• [Given request]
In the forum thread about flue pipe joints above a roof, what does plumber666 say to use with such a joint?

• [Page]
::::::::::

# flue pipe joint above roof?



## klempner (Mar 4, 2011)

anyone know if flue pipe joint (water heater) can be made above roof?


----------



## Plumberman (Jul 7, 2008)

Why make a joint above the roof?


----------



## ILPlumber (Jun 17, 2008)

Yes.

Nobody cares that this was sent from my droid using. Plumbing Zone


----------



## stillaround (Mar 11, 2009)

Plumberman said:


> Why make a joint above the roof?


If it was me, it would have been because I wanted to use up what I had and needed only another 2 feet or something


----------



## ILPlumber (Jun 17, 2008)

When the roof is a patio the vents get tall. Thats when I have joints above the roof.

Or if I'm having to extend above other stacks.....


----------



## Plumberman (Jul 7, 2008)

Makes sense.


----------



## TX MECH PLUMBER (May 27, 2011)

klempner said:


> anyone know if flue pipe joint (water heater) can be made above roof?


Around here you can


----------



## Pipecommandor (Apr 18, 2011)

Plumberman said:


> Makes sense.


If it don't make dollars...... then it don't make sense !!!!


----------



## Plumberman (Jul 7, 2008)

Pipecommandor said:


> If it don't make dollars...... then it don't make sense !!!!


What?


----------



## U666A (Dec 11, 2010)

Plumberman said:


> Makes sense.


Unlike your "Engrish"...

Call me out on derailing a thread, will ya?!? :laughing:


----------



## Pipecommandor (Apr 18, 2011)

Plumberman said:


> What?


Huh ??


----------



## BROOKLYN\PLUMB (May 21, 2010)

Here it needs to be double wall flue. I don't think it has to be stainless but thats the way I would go


----------



## Plumberman (Jul 7, 2008)

Pipecommandor said:


> If it don't make dollars...... then it don't make sense !!!!






Pipecommandor said:


> Huh ??


What does that even mean?


----------



## plumber666 (Sep 19, 2010)

klempner said:


> anyone know if flue pipe joint (water heater) can be made above roof?


Yes. Use a storm collar, though.


----------



## BROOKLYN\PLUMB (May 21, 2010)

I hope you plan on putting a cap on it to prevent down draft


----------

::::::::::

• [Data extract]
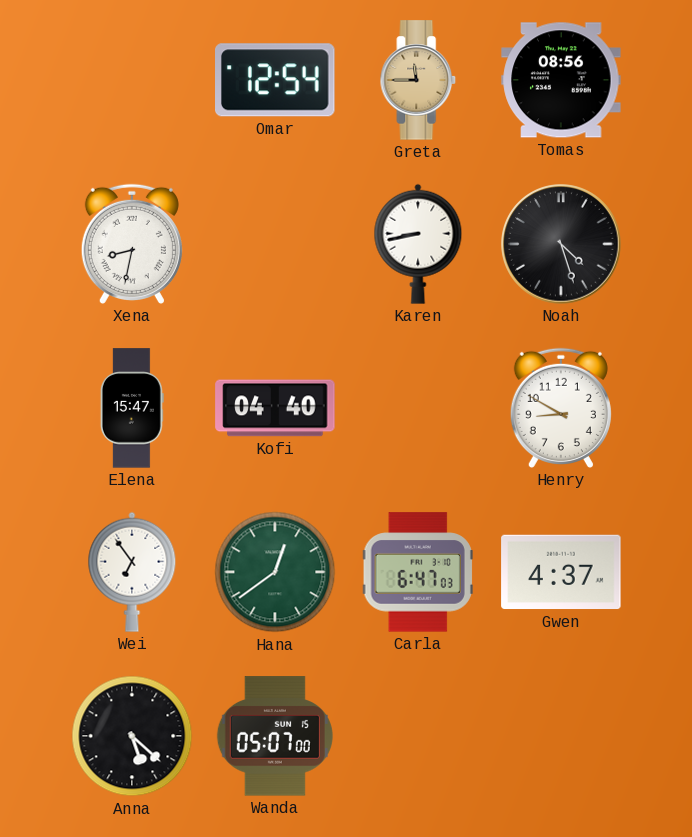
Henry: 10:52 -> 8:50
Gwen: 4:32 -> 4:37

::::::::::

• [Task solution]
A storm collar.